Inside is a series of ten labs, each with a large black number on the door. I inch forward, passing the first two, and then stop in front of the number three, my pulse racing. Lab three. I’m about to find out what happens here, getting us that much closer to discovering the strategy. Cybil reaches for the knob. This is it.

Except…it’s not. The lab resembles every other lab I’ve ever scene. Crisp white walls, floors, and ceilings. Nothing appears out of order at all. I’m about to walk back to the door to double-check the number when Cybil types in a code on the wall keypad, causing the back wall to split open. My mouth drops. Hidden behind the main wall is a thick wall of glass. I inch closer and peer through it to a two-story room with the same white walls, floor, and ceiling as the lab. There’s nothing inside. “What is that?” I ask, awe in my voice.

“It’s a testing chamber,” Cybil says. “The walls and ceiling are all temperature-treated. It’s completely contained. Nothing can get in…or out.” She smiles.

“Out? What would try to get out?”

“You’ll see at our next training. For today, we’ll go through here.” She enters another code and the wall closes back, hiding the chamber. I start to leave the room, but Cybil calls after me. “This way.” She nods at an open doorway to the far left.

The hallway is dark with nothing but a pale blue light at the end to guide us. I trip over my own feet and grab the walls for support. That’s when I realize the hallway is no wider than my arms and no taller than a doorframe. Suddenly the air feels tight, and my breathing escalates. I hate confined spaces.

“It’s horrible, isn’t it?” she says.

My throat tightens. “Yes. Why can’t we go another way?”

“This is the only way inside. Besides, we’re here.” She steps out of the hallway and into a nightmare. Containment chambers full of water line the walls. Inside the chambers are Ancients, all with the same golden skin and perfect features. But the room is filled with more than just bodies. Some chambers contain hands, others brains. Ancient body parts, I’m sure of it. Twenty or more tubes attach to each body or body part. The entire room is like some sick science project.

I edge closer to one of the chambers, a full body inside. The skin appears grayer close up, dead and lifeless. Her hair floats around the sides of her face and her eyes are closed. She’s older, a grandmother maybe, though I have no idea how their aging works. I bite my lip to keep control. What have we done to her? I’m about to look away when her eyes snap open, and I stumble backward.

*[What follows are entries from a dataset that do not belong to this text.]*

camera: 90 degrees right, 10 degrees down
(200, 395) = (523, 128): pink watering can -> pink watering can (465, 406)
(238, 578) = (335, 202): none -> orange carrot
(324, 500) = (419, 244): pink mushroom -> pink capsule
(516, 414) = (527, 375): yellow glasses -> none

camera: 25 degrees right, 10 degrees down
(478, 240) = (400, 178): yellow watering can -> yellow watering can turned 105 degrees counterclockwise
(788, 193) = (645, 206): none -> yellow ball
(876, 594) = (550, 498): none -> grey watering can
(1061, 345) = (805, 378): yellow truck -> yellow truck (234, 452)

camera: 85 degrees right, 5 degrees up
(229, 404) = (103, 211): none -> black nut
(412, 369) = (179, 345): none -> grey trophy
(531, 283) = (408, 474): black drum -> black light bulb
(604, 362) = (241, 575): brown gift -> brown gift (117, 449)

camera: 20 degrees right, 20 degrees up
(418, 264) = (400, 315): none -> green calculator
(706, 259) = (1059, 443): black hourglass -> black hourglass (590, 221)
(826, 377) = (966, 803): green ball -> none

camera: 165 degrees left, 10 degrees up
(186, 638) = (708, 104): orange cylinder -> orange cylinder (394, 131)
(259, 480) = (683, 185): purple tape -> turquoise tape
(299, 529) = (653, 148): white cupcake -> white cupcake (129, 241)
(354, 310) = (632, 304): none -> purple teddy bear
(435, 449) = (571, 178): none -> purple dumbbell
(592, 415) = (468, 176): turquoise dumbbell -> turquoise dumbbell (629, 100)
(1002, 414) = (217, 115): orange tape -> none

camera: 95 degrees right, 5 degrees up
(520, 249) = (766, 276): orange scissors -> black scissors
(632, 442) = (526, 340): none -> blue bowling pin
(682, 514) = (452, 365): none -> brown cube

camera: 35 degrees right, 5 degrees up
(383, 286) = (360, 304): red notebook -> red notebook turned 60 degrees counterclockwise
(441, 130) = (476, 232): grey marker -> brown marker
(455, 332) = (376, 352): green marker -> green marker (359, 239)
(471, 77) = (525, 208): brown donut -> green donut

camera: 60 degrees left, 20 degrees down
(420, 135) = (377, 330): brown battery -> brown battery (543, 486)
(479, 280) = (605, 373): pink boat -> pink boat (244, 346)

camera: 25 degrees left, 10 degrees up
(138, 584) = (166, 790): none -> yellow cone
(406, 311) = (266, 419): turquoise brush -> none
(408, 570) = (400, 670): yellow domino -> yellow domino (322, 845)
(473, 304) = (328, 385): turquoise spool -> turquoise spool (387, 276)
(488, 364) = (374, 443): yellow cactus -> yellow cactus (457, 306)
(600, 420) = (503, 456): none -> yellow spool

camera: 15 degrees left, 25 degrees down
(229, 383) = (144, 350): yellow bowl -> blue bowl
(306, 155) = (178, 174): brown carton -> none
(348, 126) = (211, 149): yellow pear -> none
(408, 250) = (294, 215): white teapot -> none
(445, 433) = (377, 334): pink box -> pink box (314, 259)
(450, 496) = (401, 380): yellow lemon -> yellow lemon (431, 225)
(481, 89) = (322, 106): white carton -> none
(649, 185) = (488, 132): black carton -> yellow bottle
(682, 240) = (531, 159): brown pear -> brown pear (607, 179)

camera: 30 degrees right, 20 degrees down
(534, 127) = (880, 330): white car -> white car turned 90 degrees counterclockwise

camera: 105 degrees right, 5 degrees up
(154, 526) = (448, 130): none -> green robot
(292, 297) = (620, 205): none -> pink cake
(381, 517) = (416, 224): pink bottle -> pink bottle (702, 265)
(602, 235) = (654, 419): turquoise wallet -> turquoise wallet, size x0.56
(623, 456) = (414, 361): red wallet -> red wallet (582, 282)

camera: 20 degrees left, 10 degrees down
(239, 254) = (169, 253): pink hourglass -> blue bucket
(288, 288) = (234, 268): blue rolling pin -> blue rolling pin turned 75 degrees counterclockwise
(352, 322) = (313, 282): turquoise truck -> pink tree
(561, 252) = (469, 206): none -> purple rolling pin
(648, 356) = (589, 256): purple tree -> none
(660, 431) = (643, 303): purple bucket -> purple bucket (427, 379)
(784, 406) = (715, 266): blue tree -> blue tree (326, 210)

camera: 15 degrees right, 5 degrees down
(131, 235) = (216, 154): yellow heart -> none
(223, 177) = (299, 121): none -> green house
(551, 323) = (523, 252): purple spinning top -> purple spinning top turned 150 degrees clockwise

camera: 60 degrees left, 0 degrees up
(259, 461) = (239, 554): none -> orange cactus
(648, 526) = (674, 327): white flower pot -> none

“She—she just opened her eyes!” I point at the chamber.

Cybil laughs. “Of course she did. The bodies are kept alive for analysis.”

“But…so she’s not…”

“Technically she’s dead,” Cybil says. “It’s just an injection that allows the body to function post-mortem. Don’t worry. She can’t see you. Her eyes work, but they don’t transmit information to her brain. Your father asked that we begin our study here.”

It takes all my energy to keep my voice steady. “What sort of study?”

“Oh, mainly checking for changes and analyzing the reports. Nothing fun until we receive the live subjects.”

“So the testing chamber back there…”

“Is for live Ancients, correct. How else will we discover how to kill them?”